A C172 pilot reported they lost control of the aircraft on final approach due to severe turbulence and wind shear.
Synopsis
A C172 pilot reported they lost control of the aircraft on final approach due to severe turbulence and wind shear.
Narrative
I was on a cross country flight from ZZZ to ZZZ1 ZZZ2 back to ZZZ. Enroute to ZZZ1 100 miles West my alternator amps dropped to -20 and would not get more than -2.5. I decided to divert and land at ZZZ3. I called my instructor and he talked to maintenance they got back to me within 30 minutes and told me that it has been a continual problem that they think a sensor has been bad but as long as my volts are not dropping; I am ok. Since my volts were maintaining 28.2 the entire time; I decided to continue the flight. I flew to ZZZ1 fueled up and continued my flight back towards ZZZ2 I arrived with no issues. I landed and departed direct back to ZZZ enroute to ZZZ I hit what I reported to be severe turbulence due to the complete loss of control of the aircraft. There was no structural damage at that time that I could report. I immediately started looking for the closest airport with the best weather to land. ZZZ was still the most favorable airport to land at.
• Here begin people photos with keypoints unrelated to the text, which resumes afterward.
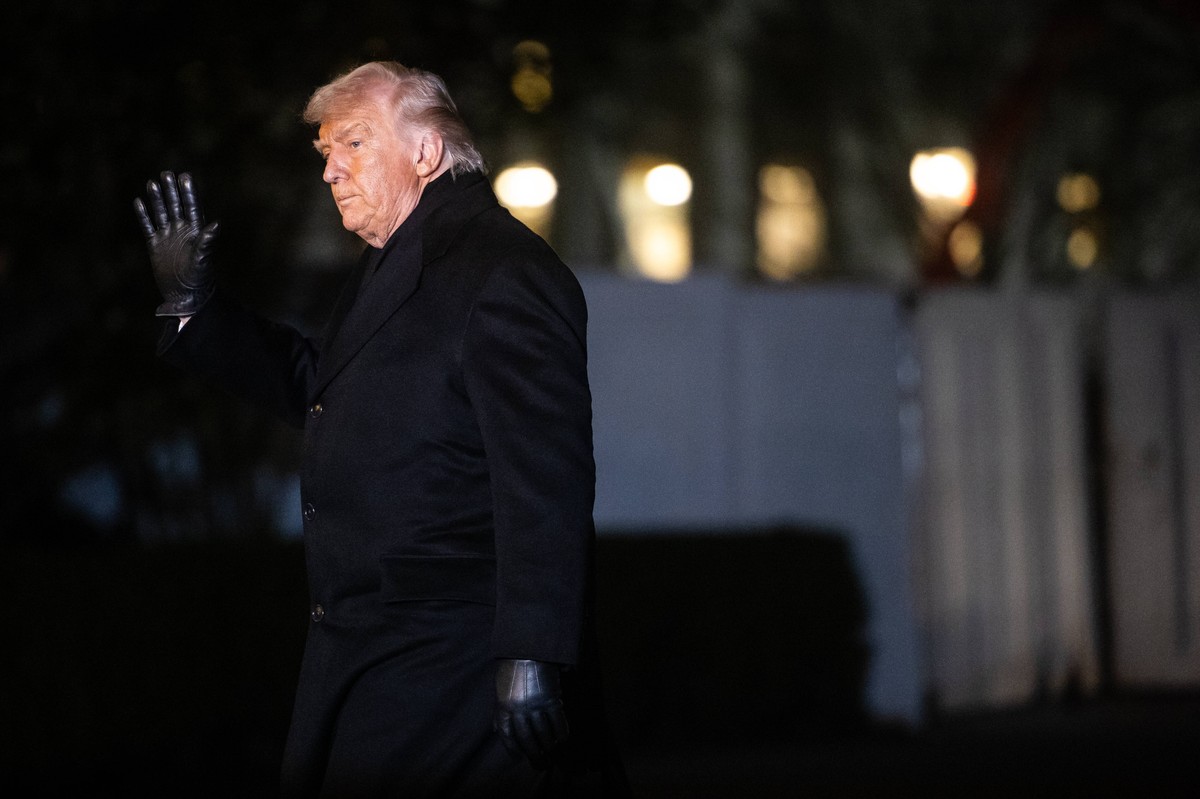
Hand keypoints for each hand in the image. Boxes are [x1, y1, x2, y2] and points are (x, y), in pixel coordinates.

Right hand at [133, 170, 218, 316]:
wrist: (185, 295)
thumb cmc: (199, 278)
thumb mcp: (203, 259)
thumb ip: (207, 241)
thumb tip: (216, 224)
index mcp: (196, 232)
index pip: (192, 207)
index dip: (188, 192)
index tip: (185, 176)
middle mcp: (181, 231)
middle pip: (175, 205)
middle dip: (172, 190)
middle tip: (167, 173)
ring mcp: (168, 237)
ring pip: (161, 212)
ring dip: (157, 198)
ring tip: (152, 182)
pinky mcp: (155, 245)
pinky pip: (148, 226)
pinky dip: (143, 215)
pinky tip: (138, 202)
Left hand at [493, 659, 568, 767]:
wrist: (528, 649)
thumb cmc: (512, 668)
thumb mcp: (500, 689)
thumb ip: (499, 710)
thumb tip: (496, 729)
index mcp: (503, 706)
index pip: (507, 735)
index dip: (513, 748)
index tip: (519, 757)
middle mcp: (518, 709)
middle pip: (527, 739)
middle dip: (535, 755)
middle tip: (541, 764)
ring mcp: (535, 704)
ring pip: (543, 734)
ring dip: (550, 748)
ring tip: (554, 755)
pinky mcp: (551, 699)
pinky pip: (557, 722)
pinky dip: (561, 733)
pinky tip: (563, 739)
I'm decent to the airport I got changed over to tower. With the winds being 010 @ 20 G28kts Tower asked if I would like to land [Runway] XX. I said yes. He then gave me a recommended heading of 300 to line me up with a 5-mile final into RW XX. One to two miles before I was lined up with final at 1000' AGL I hit severe wind shear immediately rolling the plane to the right into a nosedive spiral I immediately cut the throttle; inputted left rudder fully; and Max back pressure and held these controls while also making urgent situation call on tower frequency. As the plane started to level at 300' AGL I still felt no control over the Yaw and was talking to ATC on a place to land besides the airport. During this I regained control and stability of the aircraft and immediately headed back too runway XX climbing back to safe altitude. I Landed With 10 degrees of flaps @ 88 kts. Taxied off the runway back to parking. I think this incident may have been avoidable if I would have turned back to ZZZ after having the initial alternator sensor problem.